What to work on =>
Return a copy of every line in the data below that contains "right".

Source data =>
★ ★ ★ ★

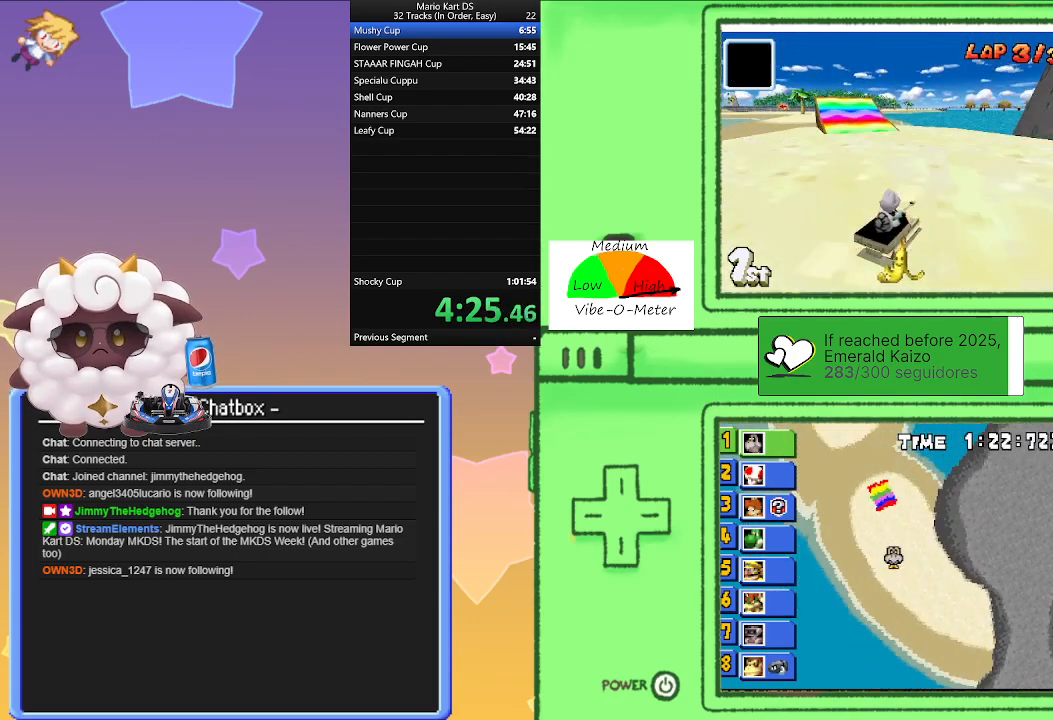
{"buttons": ["A", "L1", "R1"], "left_stick": "left", "events": [[433, "R1", "down"]]}
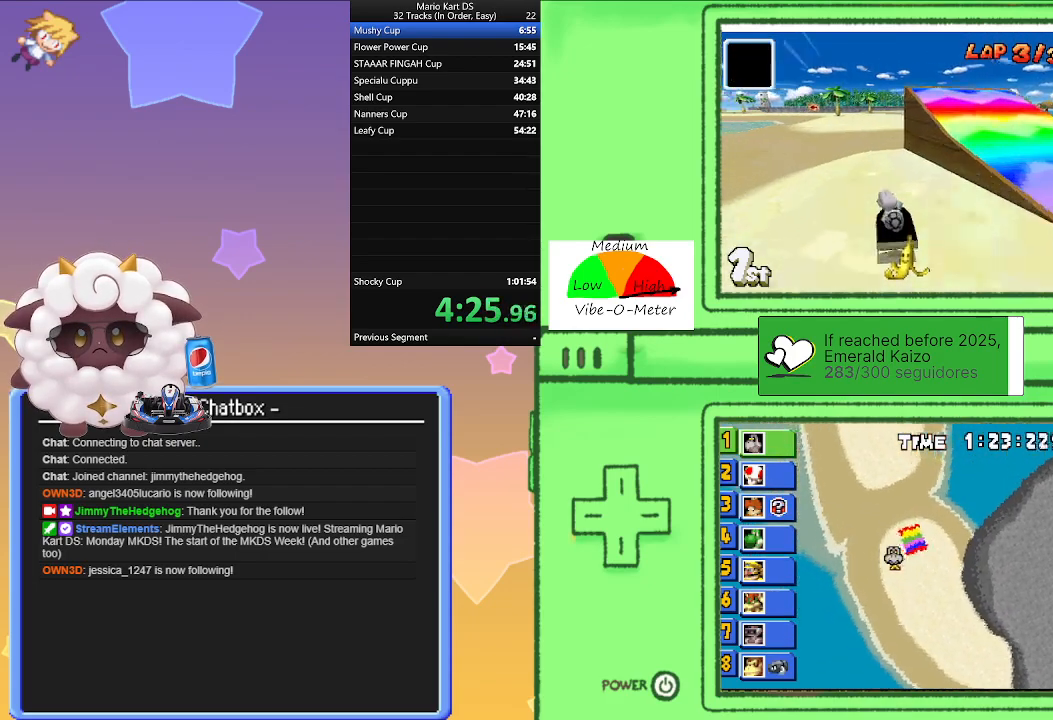
{"buttons": ["A", "L1", "R1"], "left_stick": "right", "events": [[417, "left_stick", "right"]]}
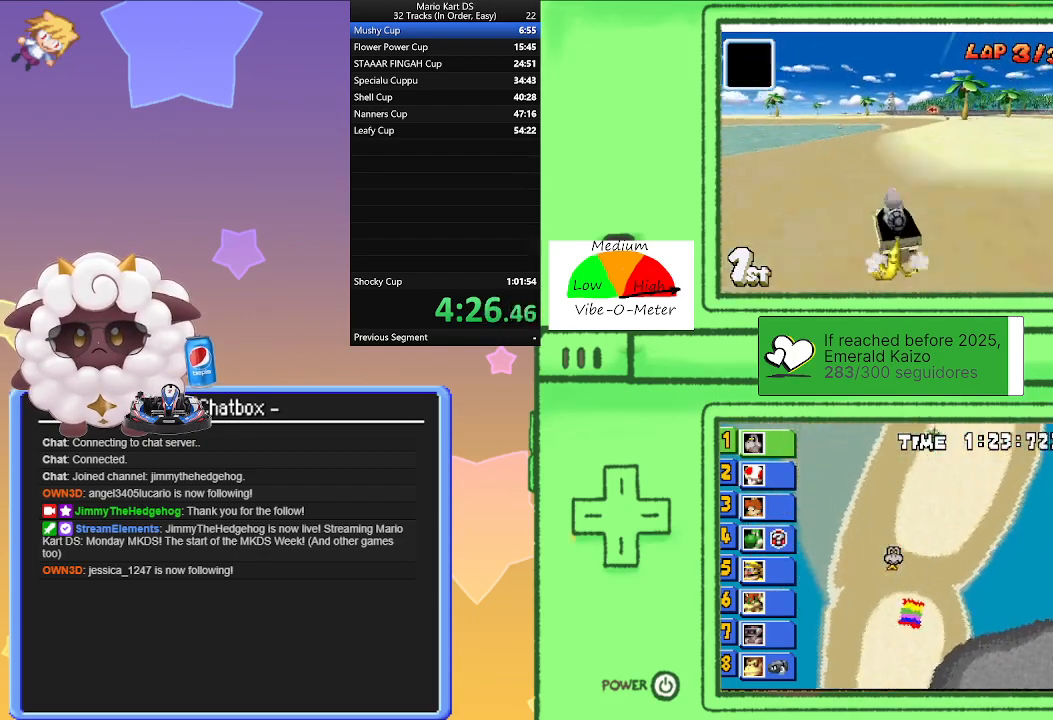
{"buttons": ["A", "L1", "R1"], "left_stick": "right", "events": [[117, "left_stick", "left"], [333, "left_stick", "right"]]}
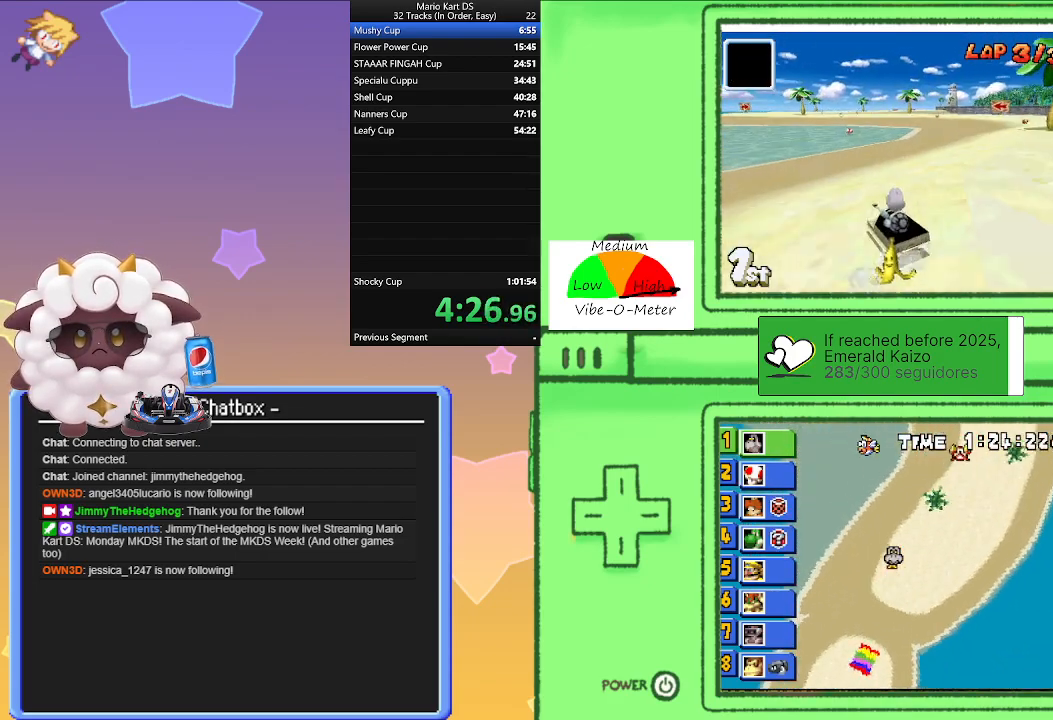
{"buttons": ["A", "L1", "R1"], "left_stick": "center", "events": [[67, "left_stick", "left"], [217, "left_stick", "right"], [350, "left_stick", "left"], [483, "left_stick", "center"]]}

★ ★ ★ ★

Task response =>
{"buttons": ["A", "L1", "R1"], "left_stick": "right", "events": [[417, "left_stick", "right"]]}
{"buttons": ["A", "L1", "R1"], "left_stick": "right", "events": [[117, "left_stick", "left"], [333, "left_stick", "right"]]}
{"buttons": ["A", "L1", "R1"], "left_stick": "center", "events": [[67, "left_stick", "left"], [217, "left_stick", "right"], [350, "left_stick", "left"], [483, "left_stick", "center"]]}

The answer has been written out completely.